Diagnosing atopy tends to involve trial and error, so the more information you provide to your veterinarian, the sooner you can solve the problem. Depending on the specific issues your dog has, a treatment plan will be put in place and may involve a combination of medications. Your dog may be dealing with a secondary bacterial or yeast infection (or both), which is a secondary issue to a compromised immune system with severe itchiness. Just keep in mind, atopy is not a disease that will ever go away – it will be something that your dog will deal with lifelong.

Food Allergies

Did you know that food allergies account for about 10% of allergies in pets? Owners are often fooled into buying a particular brand of food because it’s grain-free or the person at the feedstore recommended it. In reality, protein is the main food allergy culprit, usually chicken or beef. This may be surprising to you since most dog owners think their dogs are the ultimate carnivores.  Dogs may also be allergic to carbohydrates, preservatives, or food dyes.

Clinical signs of a food allergy are highly variable. Nearly half of the dogs who suffer from food allergies also exhibit other hypersensitivities, making the food allergy diagnosis difficult. The skin, gastrointestinal tract, respiratory tract, central nervous system, or any combination of these may be affected. When the skin is involved, there is a generalized itchiness all over the body, specifically, the rear end will be very irritated. They may also deal with digestive issues, not just skin.

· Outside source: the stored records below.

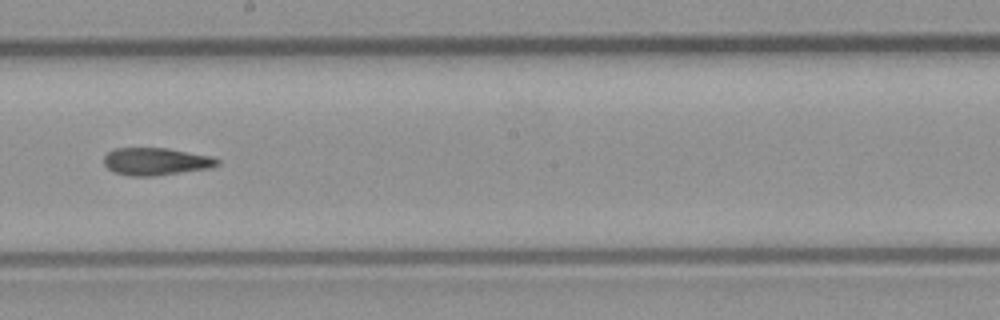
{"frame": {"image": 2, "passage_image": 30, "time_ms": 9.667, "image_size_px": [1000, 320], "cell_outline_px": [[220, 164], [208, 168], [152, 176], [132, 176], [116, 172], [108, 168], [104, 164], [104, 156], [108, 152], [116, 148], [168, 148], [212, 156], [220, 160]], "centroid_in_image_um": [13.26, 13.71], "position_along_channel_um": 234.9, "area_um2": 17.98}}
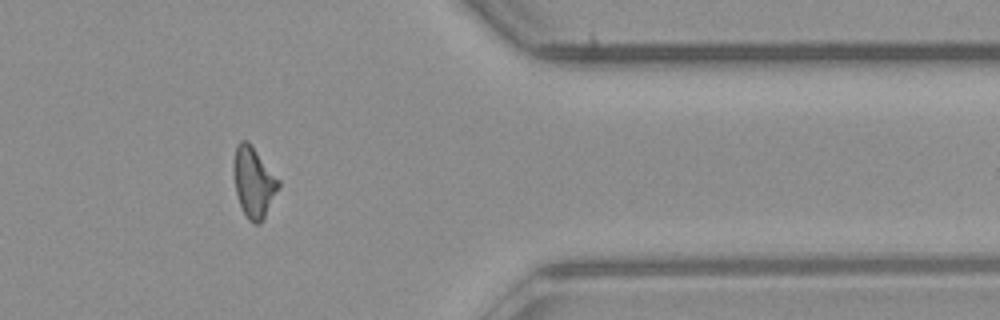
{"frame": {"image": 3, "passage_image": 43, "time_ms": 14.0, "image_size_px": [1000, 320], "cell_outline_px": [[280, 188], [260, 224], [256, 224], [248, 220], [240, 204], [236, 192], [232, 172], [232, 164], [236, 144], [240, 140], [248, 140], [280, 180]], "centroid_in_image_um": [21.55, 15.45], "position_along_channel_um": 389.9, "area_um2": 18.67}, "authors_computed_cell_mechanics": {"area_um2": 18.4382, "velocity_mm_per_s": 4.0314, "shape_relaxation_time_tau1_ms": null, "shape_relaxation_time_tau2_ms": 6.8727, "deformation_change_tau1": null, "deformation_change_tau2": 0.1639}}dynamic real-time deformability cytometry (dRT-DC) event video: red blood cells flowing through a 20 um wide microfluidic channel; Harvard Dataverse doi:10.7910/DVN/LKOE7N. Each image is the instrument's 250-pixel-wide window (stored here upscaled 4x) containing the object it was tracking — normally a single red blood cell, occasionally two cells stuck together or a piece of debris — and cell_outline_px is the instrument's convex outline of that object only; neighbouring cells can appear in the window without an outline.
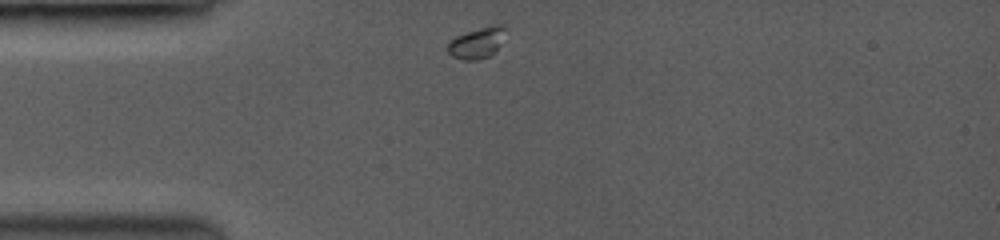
{"species": "common noctule bat (a hibernating species)", "species_latin": "Nyctalus noctula", "temperature_condition": "room temperature", "stored_images_in_passage": 27, "camera_frame_rate_fps": 3500, "um_per_image_px": 0.085, "animal": {"sex": "female", "body_mass_g": 19.0, "forearm_length_mm": 53.3}, "frame": {"image": 1, "passage_image": 1, "time_ms": 0.0, "image_size_px": [1000, 240], "cell_outline_px": [[504, 28], [500, 44], [488, 56], [476, 60], [464, 60], [452, 56], [448, 52], [448, 44], [456, 36], [492, 24], [504, 24]], "centroid_in_image_um": [40.52, 3.64], "position_along_channel_um": 44.5, "area_um2": 10.0}}
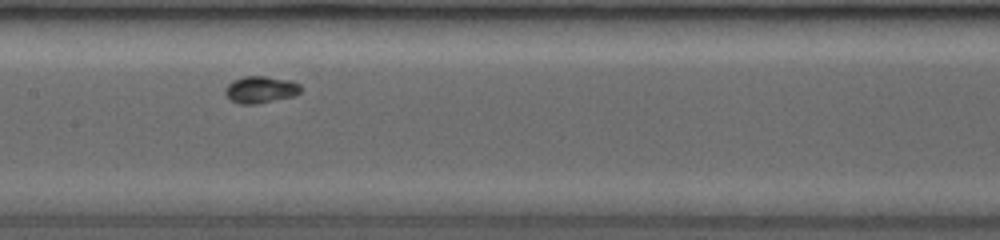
{"frame": {"image": 2, "passage_image": 12, "time_ms": 4.286, "image_size_px": [1000, 240], "cell_outline_px": [[300, 92], [292, 96], [256, 104], [240, 104], [232, 100], [224, 92], [228, 84], [232, 80], [244, 76], [264, 76], [292, 80], [300, 84]], "centroid_in_image_um": [22.15, 7.6], "position_along_channel_um": 185.3, "area_um2": 11.73}}
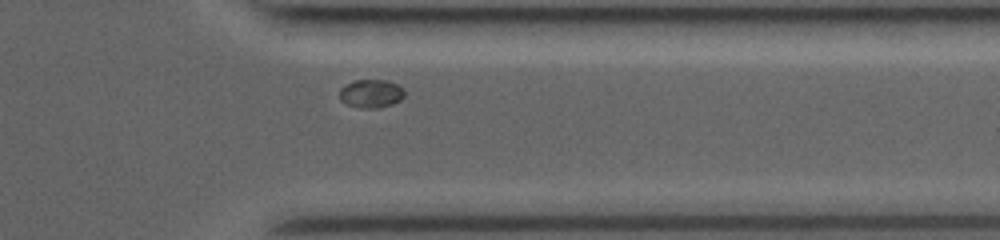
{"frame": {"image": 3, "passage_image": 24, "time_ms": 9.429, "image_size_px": [1000, 240], "cell_outline_px": [[404, 96], [400, 100], [392, 104], [380, 108], [360, 108], [348, 104], [340, 100], [340, 88], [356, 80], [388, 80], [396, 84], [404, 92]], "centroid_in_image_um": [31.54, 7.96], "position_along_channel_um": 379.9, "area_um2": 10.58}}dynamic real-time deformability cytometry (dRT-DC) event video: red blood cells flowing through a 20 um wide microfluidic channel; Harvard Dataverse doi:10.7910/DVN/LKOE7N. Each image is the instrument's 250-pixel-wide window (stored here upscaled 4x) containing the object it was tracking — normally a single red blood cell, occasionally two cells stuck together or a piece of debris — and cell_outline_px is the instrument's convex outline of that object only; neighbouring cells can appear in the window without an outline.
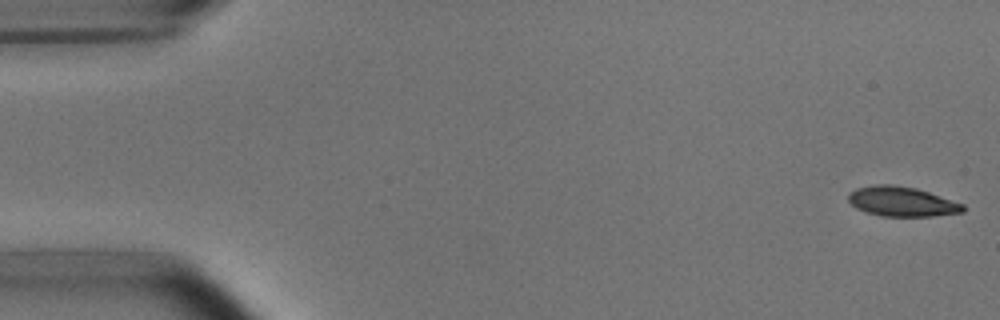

Food hypersensitivity can begin at any age, even late in the dog’s life. So, there are many reasons your dog would be licking or scratching themselves. Food allergy diagnosis is only done when atopy has been ruled out and the only way to do it is through what’s called a food trial. A food trial is feeding your pet a PRESCRIPTION food allergy diet for a minimum of 8 weeks.

Overlapping Symptoms

Since so many symptoms overlap regarding allergies, it is best to check with your veterinarian instead of assuming which one (i.e., stay off of Google!).

Environmental and food allergies may present similar symptoms, including:

  • Itchy, flaky skin
  • Ear infections and/or stinky ears
  • Hair loss or bald patches
  • Excessive licking and biting of the paws
  • Face rubbing
  • Sneezing
  • Scratching
  • Eye discharge
  • Respiratory problems
  • Hives

If your vet has done everything to rule out atopy or food allergy, they then may suggest you bring your pet to a dermatologist. The extra testing that they will do is what’s called an intradermal skin test. They will inject about 20 different small areas on your dog’s skin, each including a different allergen. Depending on what spots swell (indication a reaction to that allergen), the dermatologist will formulate a customized allergy medication specifically for your dog. Also, while some vets recommend it, bloodwork for allergies is not reliable.

What You Can Do

Keeping your animal on vet-recommended flea preventative is the first step (only if we’re sure fleas are the issue).

You should only be changing your dog’s diet to rule out food allergies under your veterinarian’s supervision. Randomly changing your dog’s diet can do more harm than good, and a proper “hypoallergenic” diet should be obtained from your veterinarian. Over-the-counter diets that claim to be ‘hypoallergenic’ or ‘novel protein’ do not have the same quality control as veterinary prescription diets due to manufacturing cross-contamination.

It is also important to note that allergies are not the only reason that dogs itch. Itching may be caused by other factors such as a drug reaction, or a disease like pancreatic, liver, or renal disease. This is why it is essential to visit your veterinarian. That way, you can rule out any underlying conditions before you solve your pet’s allergic reactions.